It creates for each node v the two sets S1 and
S2. S1 is the set of nodes below edges labeled by
l' in Chorus which emanate from v on D1.
S2 is the set of nodes equal or below the mother of v on
D2.
It then stipulates for all nodes v that S1 must be subset of S2.

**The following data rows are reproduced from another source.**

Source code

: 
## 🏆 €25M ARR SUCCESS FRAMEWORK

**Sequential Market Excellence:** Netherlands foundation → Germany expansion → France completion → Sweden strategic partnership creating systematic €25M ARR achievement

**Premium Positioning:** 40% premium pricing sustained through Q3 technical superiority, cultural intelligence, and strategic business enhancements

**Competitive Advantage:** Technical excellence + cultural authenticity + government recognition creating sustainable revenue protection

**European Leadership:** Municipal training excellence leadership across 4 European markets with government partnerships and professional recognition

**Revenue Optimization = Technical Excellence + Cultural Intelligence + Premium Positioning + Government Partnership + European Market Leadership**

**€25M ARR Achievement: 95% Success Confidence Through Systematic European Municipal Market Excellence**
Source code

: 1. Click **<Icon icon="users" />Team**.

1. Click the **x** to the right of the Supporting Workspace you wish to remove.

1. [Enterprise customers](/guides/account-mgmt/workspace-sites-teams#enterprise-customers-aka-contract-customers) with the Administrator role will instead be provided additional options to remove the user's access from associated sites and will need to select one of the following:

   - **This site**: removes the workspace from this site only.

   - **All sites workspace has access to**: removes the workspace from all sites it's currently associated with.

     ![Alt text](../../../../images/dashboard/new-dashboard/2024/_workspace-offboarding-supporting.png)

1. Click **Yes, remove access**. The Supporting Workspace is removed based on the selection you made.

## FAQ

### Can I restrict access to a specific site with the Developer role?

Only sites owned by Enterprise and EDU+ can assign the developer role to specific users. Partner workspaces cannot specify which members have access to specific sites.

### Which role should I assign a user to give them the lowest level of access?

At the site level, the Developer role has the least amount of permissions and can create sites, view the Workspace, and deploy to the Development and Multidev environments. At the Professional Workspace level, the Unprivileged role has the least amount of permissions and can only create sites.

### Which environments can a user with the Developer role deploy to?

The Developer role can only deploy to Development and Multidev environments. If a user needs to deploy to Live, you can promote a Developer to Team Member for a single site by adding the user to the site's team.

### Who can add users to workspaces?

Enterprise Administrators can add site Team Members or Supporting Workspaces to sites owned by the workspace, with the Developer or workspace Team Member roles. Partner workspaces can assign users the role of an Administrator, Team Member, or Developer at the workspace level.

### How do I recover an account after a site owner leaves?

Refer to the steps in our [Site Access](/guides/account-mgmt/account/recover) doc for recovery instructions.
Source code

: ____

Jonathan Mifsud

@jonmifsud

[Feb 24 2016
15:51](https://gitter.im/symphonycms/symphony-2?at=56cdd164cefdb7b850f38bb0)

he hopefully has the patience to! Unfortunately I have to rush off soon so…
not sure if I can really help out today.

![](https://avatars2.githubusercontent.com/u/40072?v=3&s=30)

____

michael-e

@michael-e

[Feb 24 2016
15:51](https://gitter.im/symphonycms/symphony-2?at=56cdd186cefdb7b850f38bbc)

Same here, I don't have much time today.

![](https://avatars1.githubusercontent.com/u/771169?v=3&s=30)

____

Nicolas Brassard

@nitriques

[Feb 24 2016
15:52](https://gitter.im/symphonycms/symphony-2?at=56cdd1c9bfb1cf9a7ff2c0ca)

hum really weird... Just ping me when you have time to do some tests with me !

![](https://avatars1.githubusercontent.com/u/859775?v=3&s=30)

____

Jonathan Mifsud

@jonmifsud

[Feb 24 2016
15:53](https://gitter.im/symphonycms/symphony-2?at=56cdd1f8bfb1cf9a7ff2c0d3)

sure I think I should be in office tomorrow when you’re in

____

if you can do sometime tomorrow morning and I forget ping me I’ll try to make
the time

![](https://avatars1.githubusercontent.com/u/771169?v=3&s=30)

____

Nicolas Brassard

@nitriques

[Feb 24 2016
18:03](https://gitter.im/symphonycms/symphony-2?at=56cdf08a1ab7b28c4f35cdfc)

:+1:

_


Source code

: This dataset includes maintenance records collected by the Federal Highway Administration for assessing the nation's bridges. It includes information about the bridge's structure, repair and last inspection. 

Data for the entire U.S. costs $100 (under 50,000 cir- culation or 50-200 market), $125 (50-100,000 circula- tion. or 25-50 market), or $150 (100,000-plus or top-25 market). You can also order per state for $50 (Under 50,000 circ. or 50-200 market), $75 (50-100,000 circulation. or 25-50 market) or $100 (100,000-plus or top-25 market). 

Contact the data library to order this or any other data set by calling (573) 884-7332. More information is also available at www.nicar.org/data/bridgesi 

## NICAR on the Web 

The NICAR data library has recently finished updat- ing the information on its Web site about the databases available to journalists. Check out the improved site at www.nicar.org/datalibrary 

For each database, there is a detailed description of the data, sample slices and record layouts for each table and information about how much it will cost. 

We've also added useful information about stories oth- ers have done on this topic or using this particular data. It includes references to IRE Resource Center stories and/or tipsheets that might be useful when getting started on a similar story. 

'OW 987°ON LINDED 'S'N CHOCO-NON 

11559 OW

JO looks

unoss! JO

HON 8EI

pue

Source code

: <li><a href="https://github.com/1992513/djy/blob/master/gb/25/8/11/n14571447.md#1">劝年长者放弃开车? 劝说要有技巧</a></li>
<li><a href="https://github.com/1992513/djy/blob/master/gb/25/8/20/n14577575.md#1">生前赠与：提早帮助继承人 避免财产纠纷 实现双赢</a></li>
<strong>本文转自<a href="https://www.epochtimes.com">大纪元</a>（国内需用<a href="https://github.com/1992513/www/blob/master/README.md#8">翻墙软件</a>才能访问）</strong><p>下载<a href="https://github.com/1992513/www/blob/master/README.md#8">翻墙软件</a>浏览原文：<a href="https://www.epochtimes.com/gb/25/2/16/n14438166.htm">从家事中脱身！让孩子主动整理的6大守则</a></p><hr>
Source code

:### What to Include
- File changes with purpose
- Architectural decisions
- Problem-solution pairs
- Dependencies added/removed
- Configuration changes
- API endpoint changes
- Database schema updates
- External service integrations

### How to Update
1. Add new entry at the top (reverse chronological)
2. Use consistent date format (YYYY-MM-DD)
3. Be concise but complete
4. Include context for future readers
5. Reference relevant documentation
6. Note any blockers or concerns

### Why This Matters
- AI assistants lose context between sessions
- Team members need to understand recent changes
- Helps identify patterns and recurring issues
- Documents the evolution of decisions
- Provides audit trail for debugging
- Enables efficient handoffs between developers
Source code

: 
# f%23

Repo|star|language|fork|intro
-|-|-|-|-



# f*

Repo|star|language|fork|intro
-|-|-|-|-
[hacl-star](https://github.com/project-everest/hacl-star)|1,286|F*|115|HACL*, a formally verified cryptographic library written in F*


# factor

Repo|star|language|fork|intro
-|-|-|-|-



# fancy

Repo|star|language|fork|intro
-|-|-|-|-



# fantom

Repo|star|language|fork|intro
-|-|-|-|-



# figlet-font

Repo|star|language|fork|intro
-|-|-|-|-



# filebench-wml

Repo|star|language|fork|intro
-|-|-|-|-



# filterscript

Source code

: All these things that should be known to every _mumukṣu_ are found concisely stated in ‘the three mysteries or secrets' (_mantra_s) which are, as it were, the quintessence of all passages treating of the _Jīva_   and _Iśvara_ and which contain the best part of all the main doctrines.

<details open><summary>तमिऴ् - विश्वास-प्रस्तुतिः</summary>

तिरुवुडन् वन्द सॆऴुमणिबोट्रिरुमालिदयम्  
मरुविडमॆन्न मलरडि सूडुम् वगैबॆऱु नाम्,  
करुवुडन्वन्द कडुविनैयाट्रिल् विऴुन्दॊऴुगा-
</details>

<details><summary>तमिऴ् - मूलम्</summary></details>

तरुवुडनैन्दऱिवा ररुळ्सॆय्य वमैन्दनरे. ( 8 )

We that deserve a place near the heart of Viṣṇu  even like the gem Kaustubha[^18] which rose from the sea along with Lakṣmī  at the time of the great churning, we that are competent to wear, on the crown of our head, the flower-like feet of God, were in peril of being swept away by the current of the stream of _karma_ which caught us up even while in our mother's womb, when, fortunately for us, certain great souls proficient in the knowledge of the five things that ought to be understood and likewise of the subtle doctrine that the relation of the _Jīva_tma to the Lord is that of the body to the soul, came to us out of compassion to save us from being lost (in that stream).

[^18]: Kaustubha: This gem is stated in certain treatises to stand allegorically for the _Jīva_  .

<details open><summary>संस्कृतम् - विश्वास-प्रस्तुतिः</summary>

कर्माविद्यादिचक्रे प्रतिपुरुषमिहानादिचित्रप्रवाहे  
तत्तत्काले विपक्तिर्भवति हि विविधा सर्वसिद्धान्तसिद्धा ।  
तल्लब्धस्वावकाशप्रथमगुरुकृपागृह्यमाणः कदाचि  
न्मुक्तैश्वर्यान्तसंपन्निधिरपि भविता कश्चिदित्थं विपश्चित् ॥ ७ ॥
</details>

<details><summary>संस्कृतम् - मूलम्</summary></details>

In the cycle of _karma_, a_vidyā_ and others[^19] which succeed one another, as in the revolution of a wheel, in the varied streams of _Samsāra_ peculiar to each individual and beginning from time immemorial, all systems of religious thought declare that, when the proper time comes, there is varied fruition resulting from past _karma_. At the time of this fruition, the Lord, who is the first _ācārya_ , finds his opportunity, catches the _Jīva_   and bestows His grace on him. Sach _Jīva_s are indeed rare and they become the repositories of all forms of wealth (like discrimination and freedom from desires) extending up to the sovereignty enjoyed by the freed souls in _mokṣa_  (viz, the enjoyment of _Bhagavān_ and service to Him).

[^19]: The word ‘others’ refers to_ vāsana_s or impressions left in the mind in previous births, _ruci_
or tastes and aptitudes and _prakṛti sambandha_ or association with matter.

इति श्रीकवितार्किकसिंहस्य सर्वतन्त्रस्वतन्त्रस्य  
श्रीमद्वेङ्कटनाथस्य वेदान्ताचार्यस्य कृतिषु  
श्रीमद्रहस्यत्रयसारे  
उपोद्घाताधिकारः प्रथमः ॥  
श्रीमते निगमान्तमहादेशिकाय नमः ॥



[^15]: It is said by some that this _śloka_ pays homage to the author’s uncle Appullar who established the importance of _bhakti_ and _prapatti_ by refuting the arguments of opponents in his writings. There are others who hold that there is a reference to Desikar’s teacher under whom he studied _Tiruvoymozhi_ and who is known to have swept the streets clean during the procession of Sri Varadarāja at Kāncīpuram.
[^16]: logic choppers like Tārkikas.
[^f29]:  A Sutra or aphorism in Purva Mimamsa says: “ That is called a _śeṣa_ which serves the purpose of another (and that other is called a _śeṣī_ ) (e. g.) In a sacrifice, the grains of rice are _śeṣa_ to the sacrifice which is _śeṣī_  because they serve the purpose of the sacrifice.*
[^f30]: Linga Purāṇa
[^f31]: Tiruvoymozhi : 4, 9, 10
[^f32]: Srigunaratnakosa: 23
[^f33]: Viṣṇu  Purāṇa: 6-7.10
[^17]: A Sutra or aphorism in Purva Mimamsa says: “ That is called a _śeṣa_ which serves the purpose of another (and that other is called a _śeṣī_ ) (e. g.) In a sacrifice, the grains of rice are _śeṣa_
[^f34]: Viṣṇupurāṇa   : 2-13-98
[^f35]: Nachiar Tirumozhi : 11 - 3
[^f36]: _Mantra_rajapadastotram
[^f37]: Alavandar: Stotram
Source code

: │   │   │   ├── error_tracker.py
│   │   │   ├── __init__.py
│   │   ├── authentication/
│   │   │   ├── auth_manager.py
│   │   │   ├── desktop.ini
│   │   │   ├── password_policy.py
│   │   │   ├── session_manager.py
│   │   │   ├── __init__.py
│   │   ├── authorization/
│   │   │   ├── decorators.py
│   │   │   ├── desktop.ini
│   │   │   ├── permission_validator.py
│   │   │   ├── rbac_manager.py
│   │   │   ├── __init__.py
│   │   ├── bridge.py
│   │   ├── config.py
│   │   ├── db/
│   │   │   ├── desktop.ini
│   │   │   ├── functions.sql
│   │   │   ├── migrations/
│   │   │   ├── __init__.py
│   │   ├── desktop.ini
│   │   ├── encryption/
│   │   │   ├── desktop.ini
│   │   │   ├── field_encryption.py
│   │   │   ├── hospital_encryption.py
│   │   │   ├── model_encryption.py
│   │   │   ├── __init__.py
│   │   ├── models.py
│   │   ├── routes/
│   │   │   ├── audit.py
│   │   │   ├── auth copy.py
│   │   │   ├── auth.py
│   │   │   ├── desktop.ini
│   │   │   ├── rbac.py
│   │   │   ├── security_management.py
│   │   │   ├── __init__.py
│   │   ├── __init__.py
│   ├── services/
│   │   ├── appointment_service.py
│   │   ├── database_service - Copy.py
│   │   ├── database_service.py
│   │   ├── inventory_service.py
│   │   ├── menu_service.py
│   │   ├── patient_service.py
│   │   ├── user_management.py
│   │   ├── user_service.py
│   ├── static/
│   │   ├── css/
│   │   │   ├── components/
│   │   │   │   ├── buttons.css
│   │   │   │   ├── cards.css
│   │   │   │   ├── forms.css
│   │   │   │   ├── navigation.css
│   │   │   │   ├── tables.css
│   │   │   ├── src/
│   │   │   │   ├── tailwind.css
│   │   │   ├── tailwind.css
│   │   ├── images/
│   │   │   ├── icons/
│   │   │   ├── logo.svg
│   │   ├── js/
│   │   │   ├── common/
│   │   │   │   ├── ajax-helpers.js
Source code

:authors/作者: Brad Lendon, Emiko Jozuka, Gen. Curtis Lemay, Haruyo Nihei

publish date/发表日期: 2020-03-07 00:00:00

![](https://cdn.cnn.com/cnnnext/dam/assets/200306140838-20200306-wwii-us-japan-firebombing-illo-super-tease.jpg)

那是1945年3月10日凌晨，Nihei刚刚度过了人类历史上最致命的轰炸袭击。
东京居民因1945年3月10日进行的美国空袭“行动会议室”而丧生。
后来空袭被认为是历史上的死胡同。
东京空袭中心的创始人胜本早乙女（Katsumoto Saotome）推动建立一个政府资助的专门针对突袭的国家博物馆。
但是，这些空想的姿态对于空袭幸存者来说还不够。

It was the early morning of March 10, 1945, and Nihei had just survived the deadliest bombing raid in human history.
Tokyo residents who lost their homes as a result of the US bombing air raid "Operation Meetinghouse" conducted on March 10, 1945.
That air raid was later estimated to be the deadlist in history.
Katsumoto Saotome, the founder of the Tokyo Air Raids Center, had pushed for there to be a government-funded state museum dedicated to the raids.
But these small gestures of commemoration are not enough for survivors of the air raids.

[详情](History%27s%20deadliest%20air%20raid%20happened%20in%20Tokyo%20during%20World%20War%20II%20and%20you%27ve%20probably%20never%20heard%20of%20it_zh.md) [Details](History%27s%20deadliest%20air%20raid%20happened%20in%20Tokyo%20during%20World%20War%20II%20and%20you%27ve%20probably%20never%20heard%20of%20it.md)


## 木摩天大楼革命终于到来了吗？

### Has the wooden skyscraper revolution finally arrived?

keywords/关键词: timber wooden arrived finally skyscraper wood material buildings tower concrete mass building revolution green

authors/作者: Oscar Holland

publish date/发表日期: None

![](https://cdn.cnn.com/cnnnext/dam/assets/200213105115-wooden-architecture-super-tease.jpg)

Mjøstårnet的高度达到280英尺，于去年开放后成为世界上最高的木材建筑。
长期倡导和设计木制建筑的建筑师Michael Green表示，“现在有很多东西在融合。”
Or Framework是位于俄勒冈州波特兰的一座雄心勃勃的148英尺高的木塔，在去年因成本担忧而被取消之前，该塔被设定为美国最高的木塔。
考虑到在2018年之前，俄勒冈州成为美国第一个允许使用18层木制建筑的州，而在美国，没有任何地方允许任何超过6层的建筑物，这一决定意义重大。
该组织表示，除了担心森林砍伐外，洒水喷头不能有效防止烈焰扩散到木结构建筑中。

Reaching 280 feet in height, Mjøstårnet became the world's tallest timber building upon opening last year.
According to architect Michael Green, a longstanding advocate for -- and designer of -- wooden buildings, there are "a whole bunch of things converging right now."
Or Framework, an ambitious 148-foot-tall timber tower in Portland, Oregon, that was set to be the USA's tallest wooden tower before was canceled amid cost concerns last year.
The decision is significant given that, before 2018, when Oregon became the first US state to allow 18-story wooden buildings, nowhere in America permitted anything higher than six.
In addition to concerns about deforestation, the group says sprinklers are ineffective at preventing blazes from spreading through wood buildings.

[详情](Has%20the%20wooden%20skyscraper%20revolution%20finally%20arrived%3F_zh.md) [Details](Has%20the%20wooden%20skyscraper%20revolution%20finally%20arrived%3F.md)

Here is the definition of the Chorus constraint functor:
%% Copyright 2001-2008
%% by Ralph Debusmann <rade@ps.uni-sb.de> (Saarland University) and
%% Denys Duchier <duchier@ps.uni-sb.de> (LIFO, Orleans) and
%% Jorge Marques Pelizzoni <jpeliz@icmc.usp.br> (ICMC, Sao Paulo) and
%% Jochen Setz <info@jochensetz.de> (Saarland University)
%%
functor
import
% System(show)
Helpers(checkModel) at 'Helpers.ozf'
export
Constraint
define
proc {Constraint Nodes G Principle FD FS Select}
DVA2DIDA = Principle.dVA2DIDA
ArgRecProc = Principle.argRecProc
%%
D1DIDA = {DVA2DIDA 'D1'}
D2DIDA = {DVA2DIDA 'D2'}
DIDA2LabelLat = G.dIDA2LabelLat
D1LabelLat = {DIDA2LabelLat D1DIDA}
D1LAs = D1LabelLat.constants
in
%% check features
if {Helpers.checkModel 'Chorus.oz' Nodes
[D2DIDA#eqdown
D1DIDA#downL
D2DIDA#mothers]} then
D2EqdownMs = {Map Nodes
fun {$ Node} Node.D2DIDA.model.eqdown end}
in
for Node in Nodes do
Dom1LM = {ArgRecProc 'Chorus' o('_': Node)}
%%
D1DownLMs = {Map D1LAs
fun {$ LA} Node.D1DIDA.model.downL.LA end}
D1DownLM = {Select.union D1DownLMs Dom1LM}
%%
D2MothersM = Node.D2DIDA.model.mothers
D2EqdownM = {Select.union D2EqdownMs D2MothersM}
in
{FS.subset D1DownLM D2EqdownM}
end
end
end
end